Target Student Performance

Students use multi-year averages to construct a trend line using data on Lake Superior ice cover.

Resources You Provide

Resources Provided


Print one copy of the 1.4 Drawing a Trend Line Worksheet for each student.Prepare a computer and projector to display the presentation. Retrieve students’ completed worksheets from the previous activity with their graphs of arctic sea ice data.


1. Use the instructional model to show students where they are in the course of the unit.

Show slide 2 of the 1.4 Drawing a Trend Line PPT.


This activity contains numerous opportunities for formative assessment. First, see how students describe the global trend of temperature anomalies in step two. Next, see what explanations they provide when you ask them to predict how much arctic sea ice will be on Lake Superior in five years. Do they confidently make a prediction, or do they suggest that they cannot predict due to the variation in the graph? Finally, monitor how easily they are able to construct the trend line on the Lake Superior graph in step four. If they have trouble with either of these, you may want to revisit these steps before moving to the next Activity.


  • The method included in this activity represents just one of many ways to quickly find a trend in noisy data.

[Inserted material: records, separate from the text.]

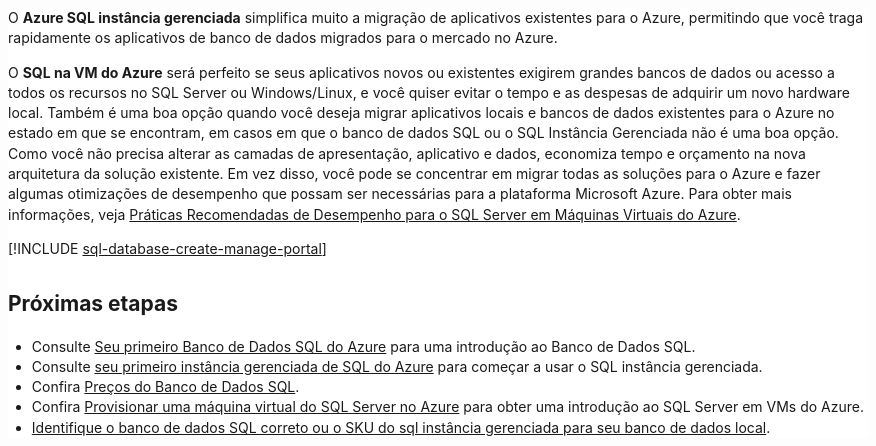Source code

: O **Azure SQL instância gerenciada** simplifica muito a migração de aplicativos existentes para o Azure, permitindo que você traga rapidamente os aplicativos de banco de dados migrados para o mercado no Azure.

O **SQL na VM do Azure** será perfeito se seus aplicativos novos ou existentes exigirem grandes bancos de dados ou acesso a todos os recursos no SQL Server ou Windows/Linux, e você quiser evitar o tempo e as despesas de adquirir um novo hardware local. Também é uma boa opção quando você deseja migrar aplicativos locais e bancos de dados existentes para o Azure no estado em que se encontram, em casos em que o banco de dados SQL ou o SQL Instância Gerenciada não é uma boa opção. Como você não precisa alterar as camadas de apresentação, aplicativo e dados, economiza tempo e orçamento na nova arquitetura da solução existente. Em vez disso, você pode se concentrar em migrar todas as soluções para o Azure e fazer algumas otimizações de desempenho que possam ser necessárias para a plataforma Microsoft Azure. Para obter mais informações, veja [Práticas Recomendadas de Desempenho para o SQL Server em Máquinas Virtuais do Azure](virtual-machines/windows/performance-guidelines-best-practices.md).

[!INCLUDE [sql-database-create-manage-portal](includes/sql-database-create-manage-portal.md)]

## <a name="next-steps"></a>Próximas etapas

- Consulte [Seu primeiro Banco de Dados SQL do Azure](database/single-database-create-quickstart.md) para uma introdução ao Banco de Dados SQL.
- Consulte [seu primeiro instância gerenciada de SQL do Azure](managed-instance/instance-create-quickstart.md) para começar a usar o SQL instância gerenciada. 
- Confira [Preços do Banco de Dados SQL](https://azure.microsoft.com/pricing/details/sql-database/).
- Confira [Provisionar uma máquina virtual do SQL Server no Azure](virtual-machines/windows/create-sql-vm-portal.md) para obter uma introdução ao SQL Server em VMs do Azure.
- [Identifique o banco de dados SQL correto ou o SKU do sql instância gerenciada para seu banco de dados local](/sql/dma/dma-sku-recommend-sql-db/).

If you have a preferred method you are more comfortable with, you might want to experiment with multiple methods in this activity.
  • If students are having trouble identifying a trend in the data, have them calculate an average of the stars on the left side of the graph and the stars on the right side, and then draw a line going through the two new averages. This should make the negative trend very clear.
  • Complete step #7, steps 1-5 for drawing trend lines together as a class.
  • Have students discuss questions in pairs or groups first before sharing responses with the rest of the class.

For more advanced math students, consider having them constructing the trend line from the scatter plot using point-slope form. This video includes a short tutorial: and

Extending the Learning

Have students find data sets online that they can transform into scatter plots and then calculate the trend.